# Lesson 6: `one_batch()` returns 3 tensors on custom data set

I’m trying to apply Rossman to my own problem where I’m trying to predict the total profit of a business on any given day.

I started with a very simple dataframe but whenever I check the first batch using `dls.one_batch()` I get 3 tensors instead of 2. The x tensor is my dataframe, the y tensor is empty and the z tensor is the total profit on the given day.

My initial dataframe has just 2 columns: “date” and “total” (total profit for the day).

I call `add_datepart` and then include all the newly added columns inside the list of categorical variables. I end up with no continuous variables since the only continuous variable is `total` which is the independent variable. When I call `one_batch()` I get the following:

``````# This looks right
x tensor([[ 4,  4,  2,  1, 25, 18,  1,  1,  1,  1,  1,  1],
[ 4,  7,  1,  2,  7, 27,  1,  1,  1,  1,  1,  1],
[ 4,  8,  1,  2, 14, 32,  1,  1,  1,  1,  1,  1],
[ 5,  9,  1,  2, 22, 38,  1,  1,  1,  1,  1,  1],
[ 3,  7,  1,  2,  6, 26,  1,  1,  1,  1,  1,  1],
....
``````
``````# I can't figure out why this is happening
y tensor([], size=(20, 0))
``````
``````# This should be the y tensor
z tensor([[22437.4707],
[22872.96],
[51414.55],
[ 6833.65],
[898375],
[343409.35],
``````

As far as I know I should only get 2 tensors, x corresponds to the input and y to the output. I can’t figure out why I’m getting this and I think it causes me to have weird training results (my predictions are negative and loss doesn’t decrease, in fact it almost overflows).

My code looks like this…

``````...
add_datepart(df, "date")
df.drop([ "Elapsed"], axis=1, inplace=True) # drop elapsed to simplify things, we already have a date column
cat_names = [
"Dayofweek",
"Week",
"Year",
"Month",
"Day",
"Dayofyear",
"Is_month_end",
"Is_month_start",
"Is_quarter_end",
"Is_quarter_start",
"Is_year_end",
"Is_year_start",
]
cont_names = [
col for col in df.columns if col not in [ "date", "total"] + cat_names
]  # cont_names is effectively empty

#At this point cat_names is 12 columns, DF has 13 columns including "total"
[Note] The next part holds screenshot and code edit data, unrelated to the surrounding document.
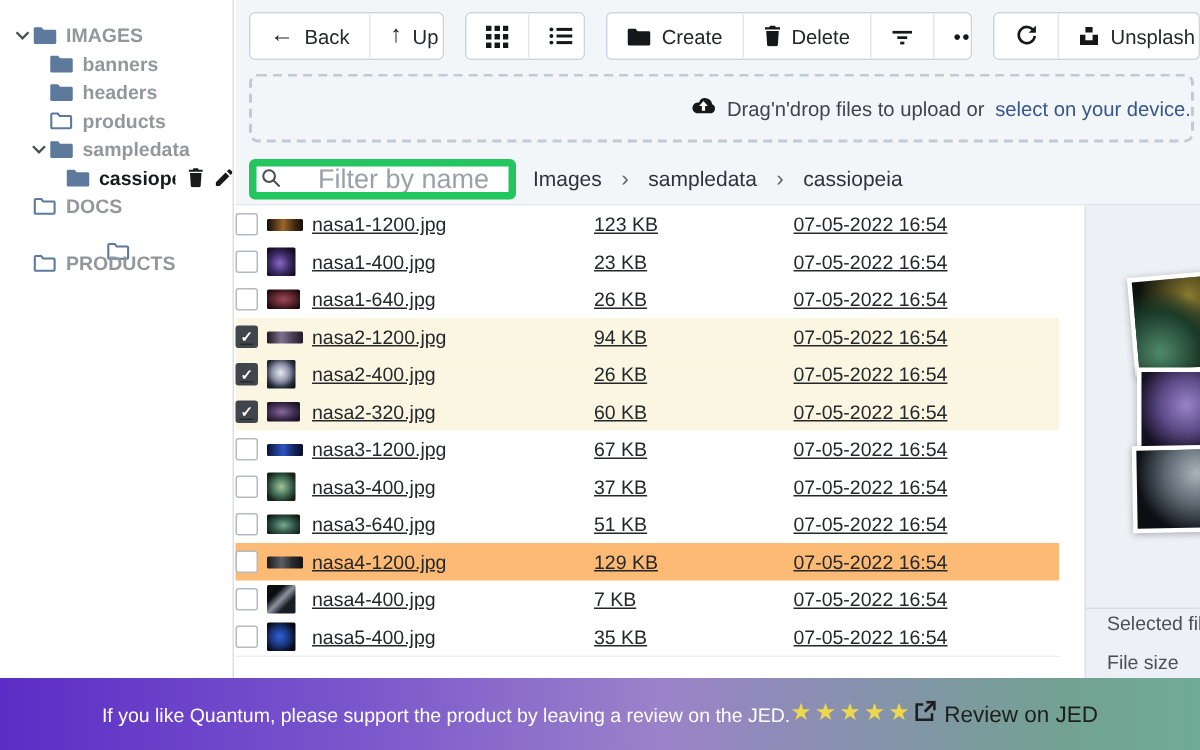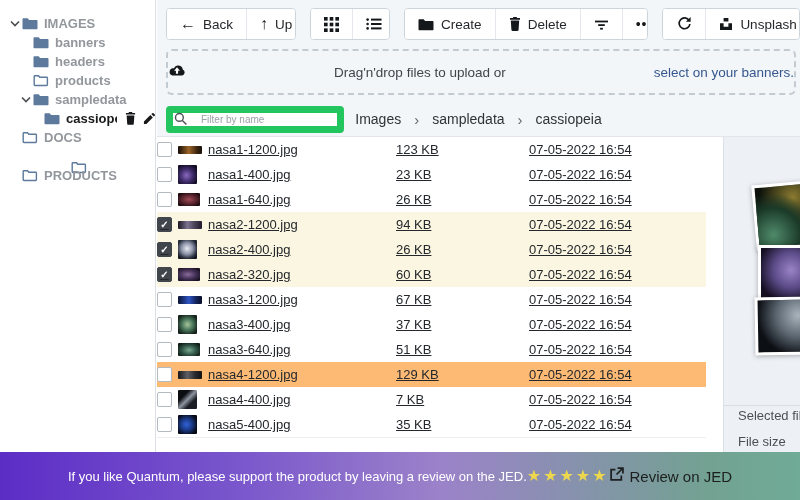--- a/index.html
+++ b/index.html
@@ -29,7 +29,7 @@
   .btn svg { display:block; }
   .dots { font-size:14px; letter-spacing:1px; line-height:1; color:#15181b; }
 
-  .upload { margin:2px 4px 7px 9px; border:2px dashed #c2cad2; border-radius:6px; height:46px; display:flex; align-items:center; justify-content:space-between; gap:7px; font-size:13.5px; color:#3f454b; cursor:pointer; }
+  .upload { margin:2px 4px 7px 9px; border:2px dashed #c2cad2; border-radius:6px; height:46px; display:flex; align-items:center; justify-content:flex-end; gap:7px; font-size:13.5px; color:#3f454b; cursor:pointer; }
   .upload a { color:#35568e; text-decoration:none; }
 
   .filter-row { position:relative; height:34px; display:flex; align-items:center; padding-left:9px; }

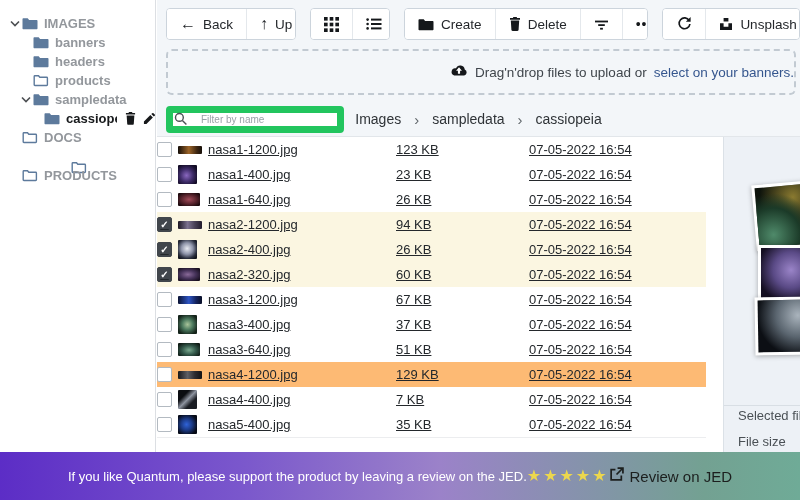--- a/index.html
+++ b/index.html
@@ -284,7 +284,7 @@
             </svg>
         </span>
         <span>Drag'n'drop files to upload or</span>
-        <a href="#">select on your banners.</a>
+        <a href="#">select on your device.</a>
       </div>
 
       <div class="filter-row">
valid = [x for x in range(len(train), len(df))] # train is a subset of the original df

dls = TabularDataLoaders.from_df(
df,
path=".",
procs=[Categorify, FillMissing],
cat_names=cat_names,
cont_names=cont_names,
y_names="total",
bs=20,
valid_idx=valid,
)

dls = TabularDataLoaders.from_df(
df,
path=".",
procs=[Categorify, FillMissing],
cat_names=cat_names,
cont_names=cont_names,
y_names="total",
bs=20,
valid_idx=valid,
)

x, y, z = dls.one_batch()
print("x", x)
print("y", y)
print("z", z)
``````

I’d appreciate any help, thanks!

Can you show the code you used to create your `DataLoaders`?

Following the approach in chapter 9 (I was just reviewing this chapter so that’s why I’m referencing it) I would assume it’s something like the following:

``````procs = [Categorify, FillMissing]

cond = # some condition which splits early dates from later dates
train_idx = np.where( cond)[0]
valid_idx = np.where(~cond)[0]
splits = (list(train_idx),list(valid_idx))
cont,cat = cont_cat_split(df, 1, dep_var=dep_var)

to = TabularPandas(df, procs, cat, cont, y_names=dep_var, splits=splits)
dls = to.dataloaders(1024)
``````

(or using TabularDataLoaders.from_df)

Also, have you tried creating a `DataLoaders` object without applying `add_datepart`? And if so were you able to get a sensible result with x and y instead of x, y, and z when calling `dls.show_batch()`?

Lastly, I’m assuming you can’t share the notebook you’re working with, but can you give a few rows of example fake data that populates your `DataFrame`?